Networking giant Cisco Systems said today it will acquire Metacloud, a privately held startup focused on selling private cloud computing services to companies.
Cisco says Metacloud fits with its larger vision to build what it calls a “network of clouds.” It said in March it would spend $1 billion on an initiative it calls Intercloud. That plan calls for Cisco to deliver cloud services through a network of third parties rather than build a distinct service to compete with the likes of Amazon Web Services or IBM SoftLayer.

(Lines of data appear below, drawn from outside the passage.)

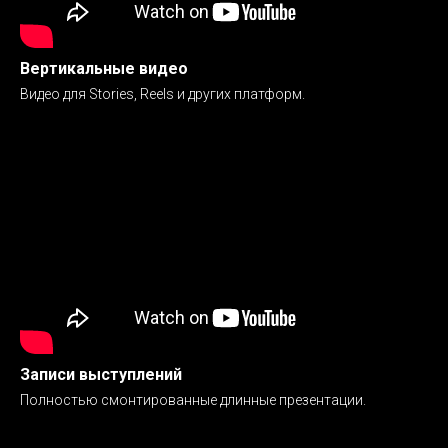
Вертикальные видео
Видео для Stories, Reels и других платформ.
Записи выступлений
Полностью смонтированные длинные презентации.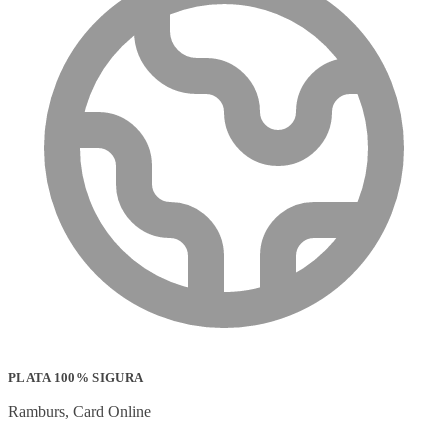
PLATA 100% SIGURA
Ramburs, Card Online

Financial terms of the Metacloud deal aren’t being disclosed, but the Pasadena, Calif.-based company had, according to Crunchbase, raised a combined $25 million in three funding rounds, the most recent of which was a $15 million B round led by Pelion Venture Partners, Silicon Valley Bank and UMC Capital. Other investors include AME Cloud Ventures, Canaan Partners and Storm Ventures.

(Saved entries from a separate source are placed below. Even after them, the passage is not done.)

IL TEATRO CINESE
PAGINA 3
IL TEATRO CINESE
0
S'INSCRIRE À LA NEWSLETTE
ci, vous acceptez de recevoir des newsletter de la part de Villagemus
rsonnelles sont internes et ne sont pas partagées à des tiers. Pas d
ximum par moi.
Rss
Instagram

Metacloud has two products, both of them based on OpenStack, the open source cloud operating system. One product runs in a company’s own data center — often referred to as “on premise.” The other was a hosted private cloud that it offered as a service.
Some companies are attracted to the idea of so-called private clouds because they offer flexibility similar to using a cloud service like AWS or SoftLayer, while allowing the customer to maintain control of data they may consider too sensitive to put in the hands of a third party. Numerous companies stepping into the cloud computing services business — which, aside from Cisco, include IBM and Hewlett-Packard — often argue in favor of a hybrid approach that combines privately-run cloud infrastructure with additional capacity from an outside service provider.
Cisco’s deal comes on top of last week’s acquisition by HP of Eucalyptus Systems. It’s another cloud software operation that helps companies manage the various cloud services they use — private and public. It also makes it easy to move computing jobs in and out of Amazon’s cloud.